Espagne: Rajoy veut dialoguer rapidement avec les socialistes

Le chef du gouvernement sortant espagnol, Mariano Rajoy, a affirmé jeudi vouloir une dialogue "le plus tôt possible" et d'une "franchise absolue" avec les socialistes, qui doivent décider s'ils lui permettent ou non de gouverner et évitent un troisième scrutin en un an.

M. Rajoy, qui s'exprimait pour la première fois devant les médias depuis le début de la crise qui a laissé le Parti socialiste (PSOE) sans chef, parlera "dès qu'il pourra" avec Javier Fernandez, à la tête de la commission assurant la direction par intérim du parti.

"La seule chose que je vais lui dire, c'est qu'il faut un gouvernement rapidement en Espagne et qu'aller de nouveau à des élections serait une grande absurdité", a déclaré Mariano Rajoy à des journalistes.

"Je veux un dialogue le plus tôt possible, d'une franchise absolue", a ajouté le chef du gouvernement conservateur sortant, chargé des affaires courantes depuis plus de neuf mois.

Au pouvoir depuis 2011, Mariano Rajoy a promis de n'imposer "aucune condition" au PSOE pour éviter de troisièmes législatives en un an, dont le résultat pourrait selon des sondages favoriser la droite au détriment des gauches, divisées.

Des membres du Parti populaire (PP) de M. Rajoy avaient affirmé qu'une abstention des députés socialistes lors d'un vote d'investiture pourrait ne pas leur suffire, le PSOE devant leur donner davantage de gages de stabilité, comme s'engager à garantir l'approbation du budget de l'Etat au moins jusqu'en 2018.

Le porte-parole du PP au Parlement, Rafael Hernando, leur réclamait ainsi mercredi "une abstention utile", prévenant que "l'utilité ne consiste pas à avoir un gouvernement qui dure un jour, mais un gouvernement qui puisse gouverner".

M. Rajoy a nuancé cette position jeudi, affirmant qu'il n'imposerait "aucune condition" aux socialistes, simplement "qu'ils nous laissent au moins gouverner".

L'ancien leader socialiste, Pedro Sanchez, défendait un "non" inconditionnel au PP jusqu'à être poussé à la démission par des adversaires après plusieurs revers électoraux.

Le PSOE, toujours divisé et en crise, doit maintenant décider s'il revient ou non sur cette position.

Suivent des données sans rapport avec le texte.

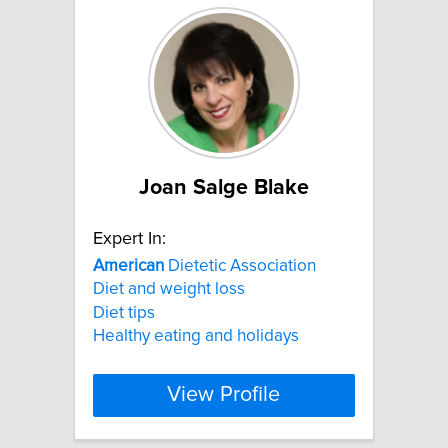
Joan Salge Blake
Expert In:
American
Dietetic Association
Diet and weight loss
Diet tips
Healthy eating and holidays
View Profile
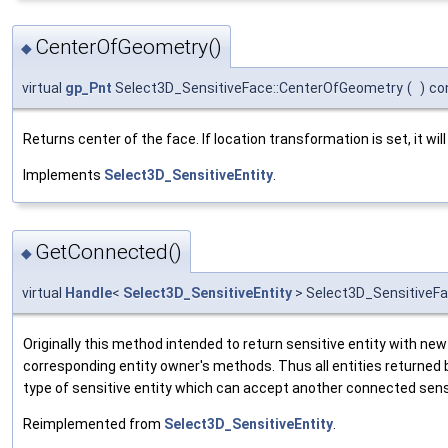
CenterOfGeometry()
◆
virtual
gp_Pnt
Select3D_SensitiveFace::CenterOfGeometry
(
)
co
Returns center of the face. If location transformation is set, it will
Implements
Select3D_SensitiveEntity
.
GetConnected()
◆
virtual
Handle
<
Select3D_SensitiveEntity
> Select3D_SensitiveF
Originally this method intended to return sensitive entity with new
corresponding entity owner's methods. Thus all entities returned
type of sensitive entity which can accept another connected sensi
Reimplemented from
Select3D_SensitiveEntity
.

Les partis ont peu de temps pour s'entendre: si aucun gouvernement n'est investi le 31 octobre, le Parlement sera automatiquement dissous et de nouvelles législatives auront lieu en décembre.

L'Espagne est dans une situation de blocage politique après neuf mois et deux élections législatives, qui ont débouché sur un Parlement fragmenté entre quatre grands partis incapables de s'entendre: le PP, le PSOE, Podemos (gauche radicale) et Ciudadanos (libéraux).